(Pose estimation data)
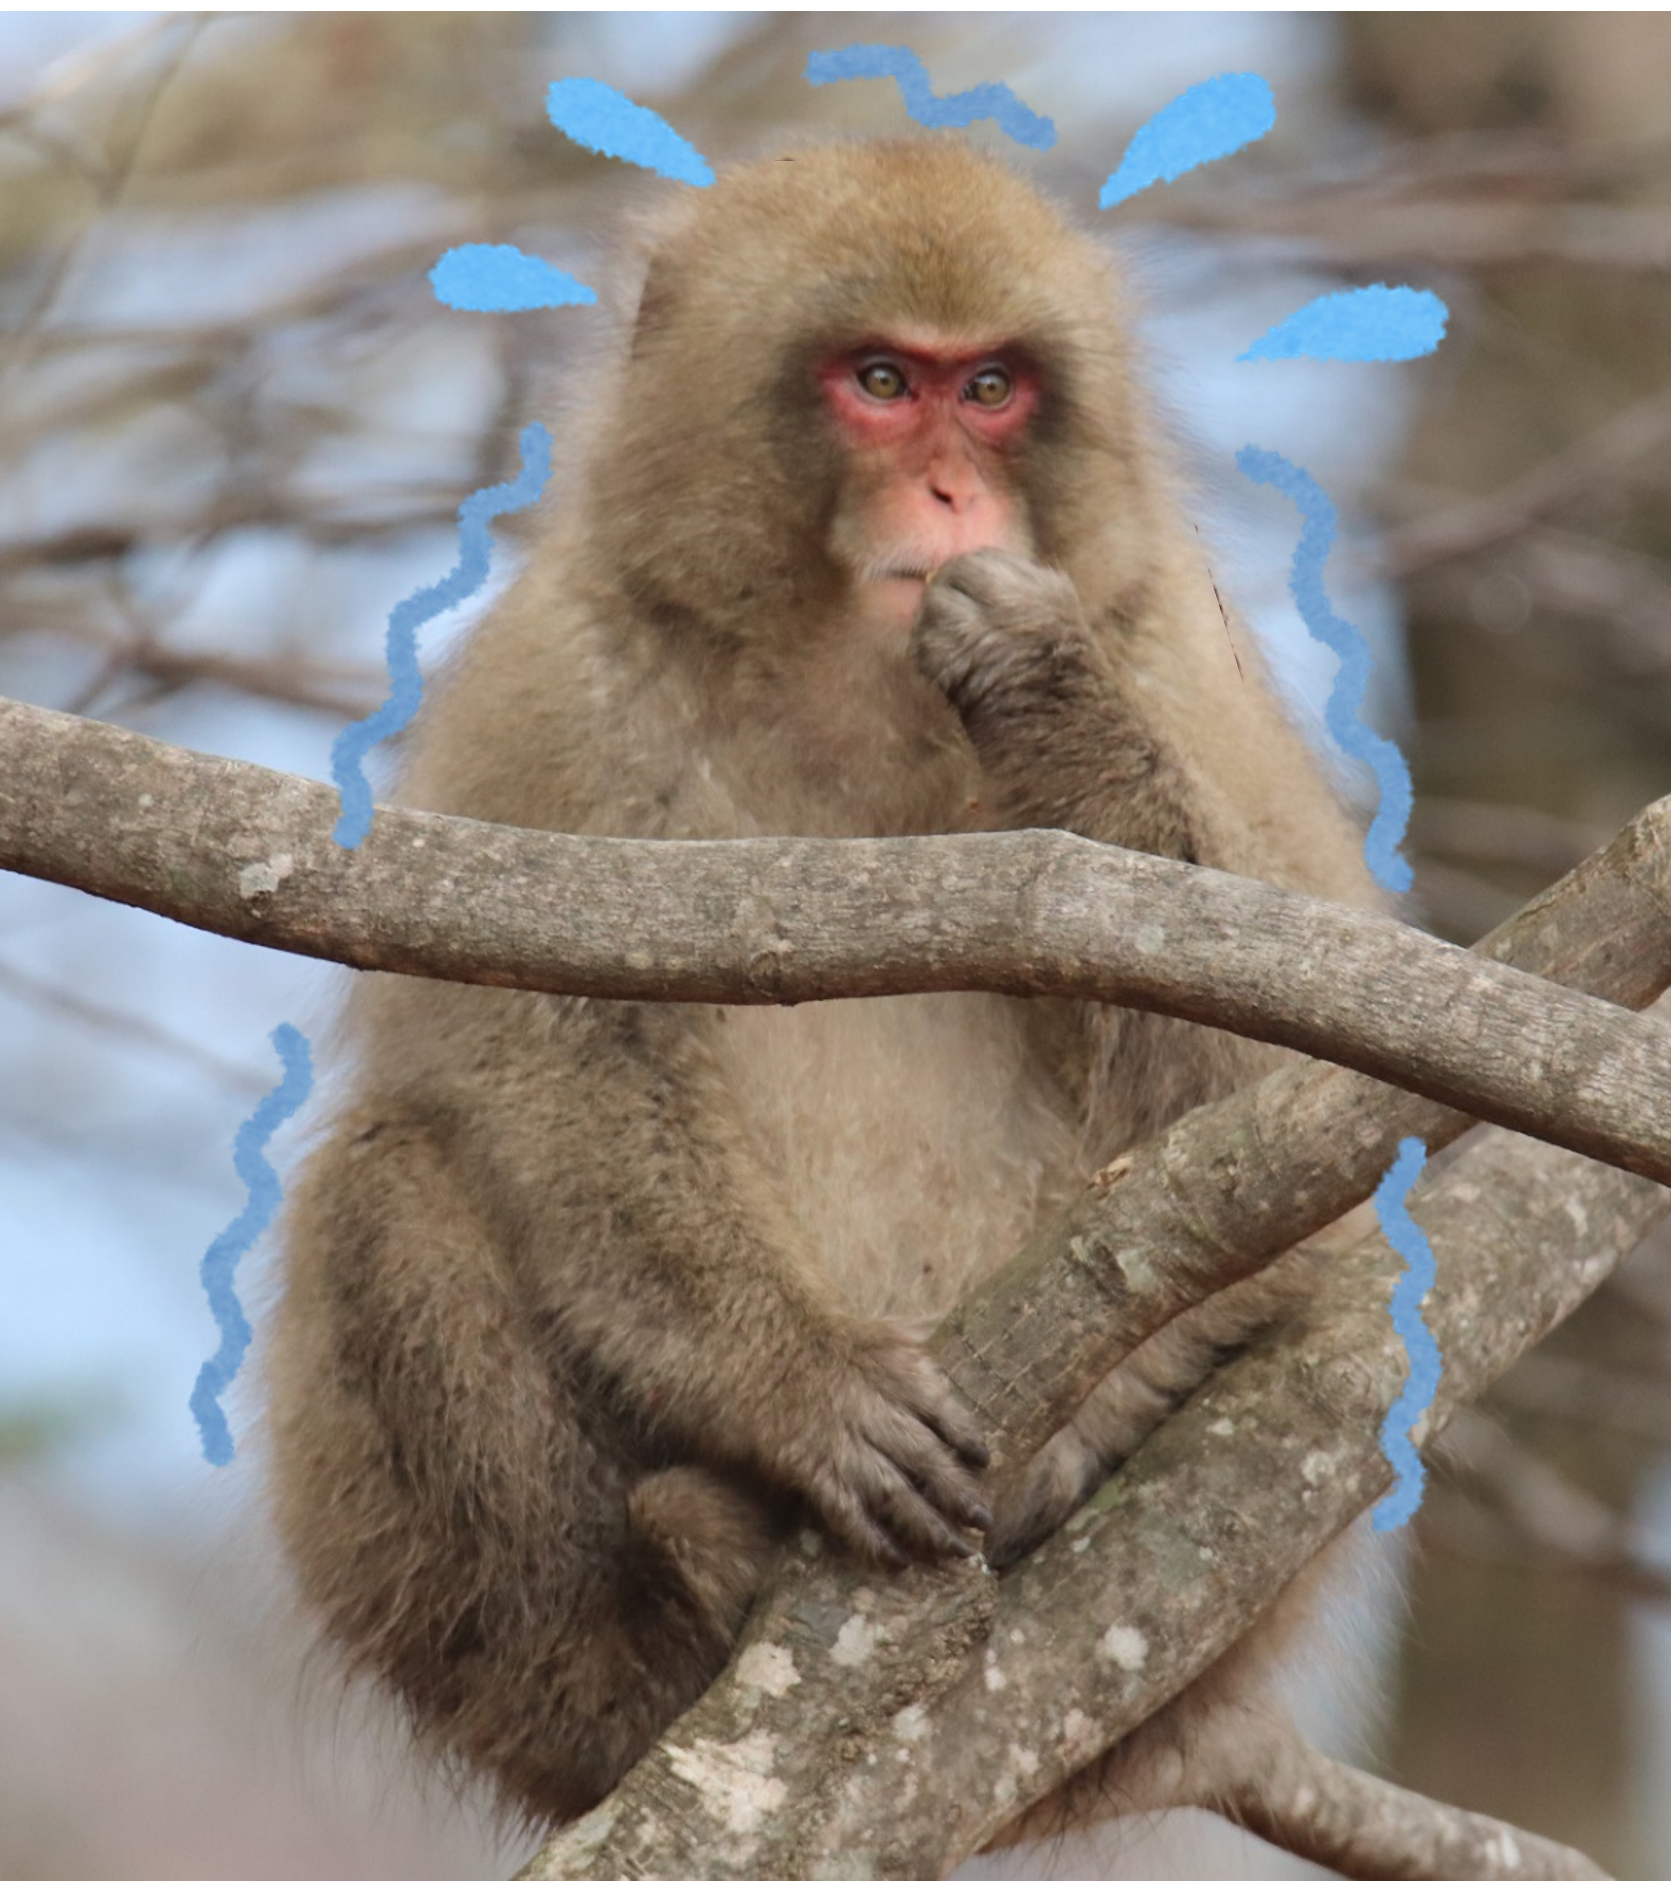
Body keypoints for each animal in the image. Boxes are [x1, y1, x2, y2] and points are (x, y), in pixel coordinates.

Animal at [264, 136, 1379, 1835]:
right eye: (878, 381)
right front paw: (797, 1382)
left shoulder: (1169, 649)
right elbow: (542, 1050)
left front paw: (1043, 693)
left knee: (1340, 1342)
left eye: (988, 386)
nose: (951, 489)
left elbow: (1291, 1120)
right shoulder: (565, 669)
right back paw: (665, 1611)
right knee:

Assigned task | Restate the data word for word and exclude every picture.

Written reply |
Body keypoints for each animal in the image. Boxes are [x1, y1, x2, y2] and points are (x, y), in pixel coordinates.

Animal at [264, 136, 1379, 1835]:
right eye: (878, 381)
right front paw: (797, 1382)
left shoulder: (1169, 649)
right elbow: (542, 1050)
left front paw: (1043, 693)
left knee: (1340, 1342)
left eye: (988, 386)
nose: (951, 489)
left elbow: (1291, 1120)
right shoulder: (565, 669)
right back paw: (665, 1611)
right knee:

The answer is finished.